Hélas, le voici à présent, lui aussi, qui parle comme le ferait le premier socialiste venu.

Son entretien avec des journalistes de Paris Match, journal grand public s’il en est, est à proprement parler affligeant. « J’ai toujours dit que le libéralisme était le meilleur des systèmes, à condition d’être soumis à des règles ; sinon, c’est la loi de la jungle. Nous y sommes ». Le voilà qui, comme tant d’autres, confond l’état de droit, nécessaire au marché (des institutions stables, favorisant la liberté économique) et la réglementation étatique qui, au contraire, paralyse le marché.

« Dans un rapport publié en 1991, « Avant qu’il ne soit trop tard », je soulignais les risques de désordre résultant des monnaies et de la distribution sans freins du crédit ». S’il a raison sur le second point (le crédit a été en effet trop facile, encore faut-il pointer le vrai coupable, les banques centrales), il a totalement tort sur le premier et se situe dans la tradition dirigiste (et gaulliste) des changes fixes. Or l’ordre spontané résulte des changes flottants, reflétant le vrai prix des monnaies et les vraies relations entre elles, tandis que c’est le système des changes fixes (fixés par les Etats concernés) qui au prétexte de mettre de l’ordre crée en fait le désordre.

« On constate les conséquences de l’anarchie dans laquelle nous avons trop longtemps vécu : instabilité des taux de change des monnaies, faillites bancaires, crise du crédit, affaissement de la production, baisse du pouvoir d’achat, évolution désordonnée du prix des matières premières ». C’est un inventaire à la Prévert. Le flottement des monnaies n’est pas l’anarchie, mais le fonctionnement normal des marchés ; sinon, avec un tel argument, on justifierait sur tous les marchés des prix bloqués. Et l’évolution désordonnée du prix des matières premières résulte des manipulations des prix par les cartels d’Etats, comme l’OPEP.

Mais le meilleur est à venir : «  Il n’est pas question de revenir sur la mondialisation ; c’est un fait qui s’impose à tous ; mais à une mondialisation économique doit correspondre une mondialisation de la réglementation, indispensable pour éviter le désordre ». Traduisons : la réglementation et l’intervention étatiques ont échoué au niveau des Etats ; il convient donc d’en étendre les méfaits au monde entier.

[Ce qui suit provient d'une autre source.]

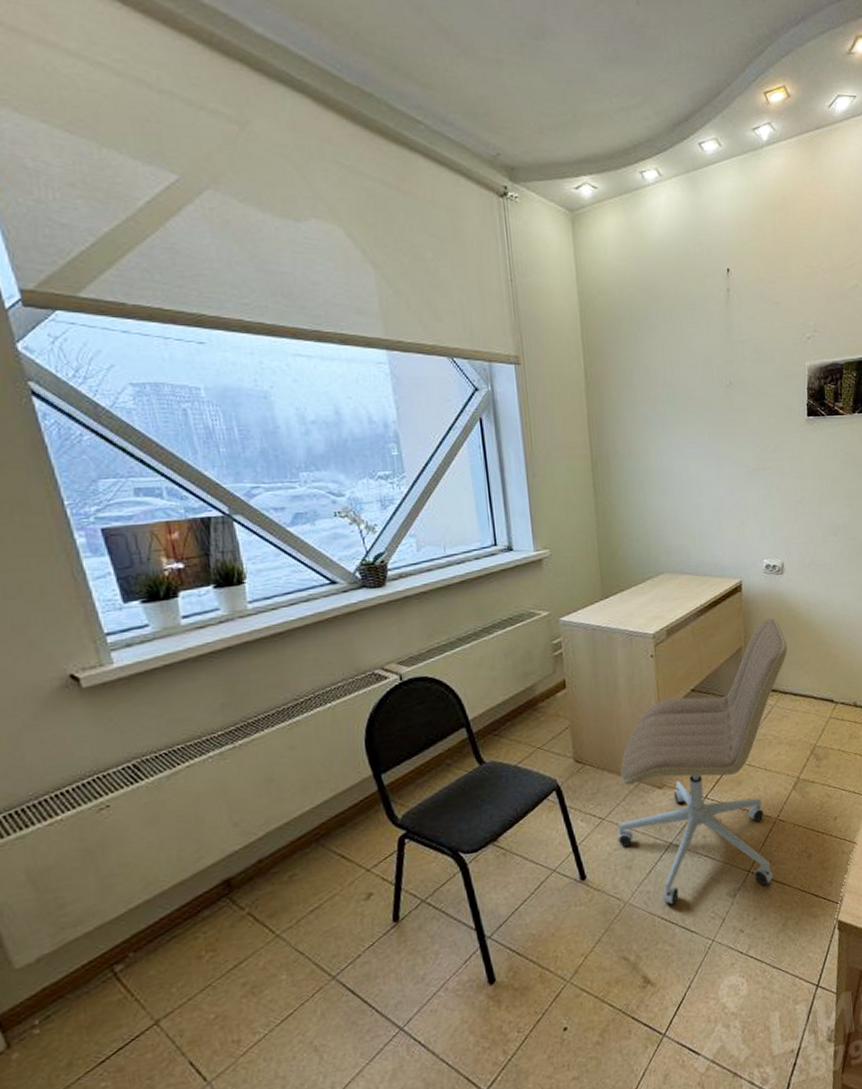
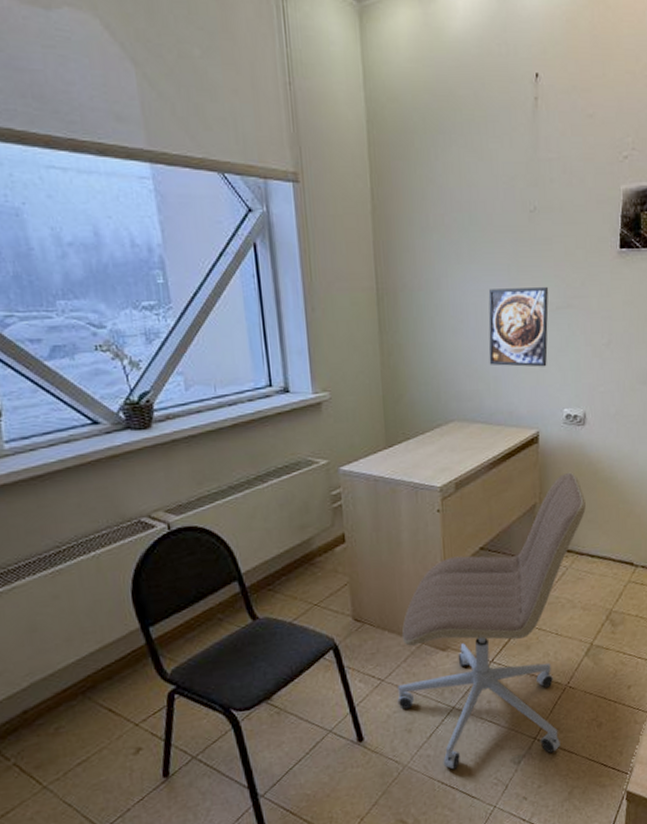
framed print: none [692,452,747,523] -> present [488,287,549,367]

Et sans réglementation, c’est le désordre ; c’est donc l’Etat qui assure l’ordre (on le constate tous les jours) et ce sont les mécanismes libres et marchands qui assurent le désordre : voilà le libéralisme revisité.

L’ambiguïté de cette position « centriste » est bien celle de la troisième voie, celle que l'on fait passer pour de la sagesse et de la prudence alors qu’elle n’est qu’incohérence puisqu’elle juxtapose deux logiques irréductibles et irréconciliables : la logique économique et la logique politique. « En somme, il s’agit d’organiser le marché. Mais si l’idée que les marchés ont toujours raison est une idée folle, celle que l’Etat ne se trompe jamais ne l’est pas moins. Gardons l’équilibre entre l’anarchie et l’étatisme, élaborons un libéralisme ordonné ».

Le libéralisme ordonné (un ordre construit) n’a rien à voir avec l’ordre spontané. « Bien entendu, il s’agit d’imaginer un nouvel ordre mondial » conclut Edouard BALLADUR. HAYEK avait dénoncé cette obsession des faiseurs de sociétés parfaites en parlant de « la présomption fatale ». « Il y a trop de grands hommes » disait BASTIAT.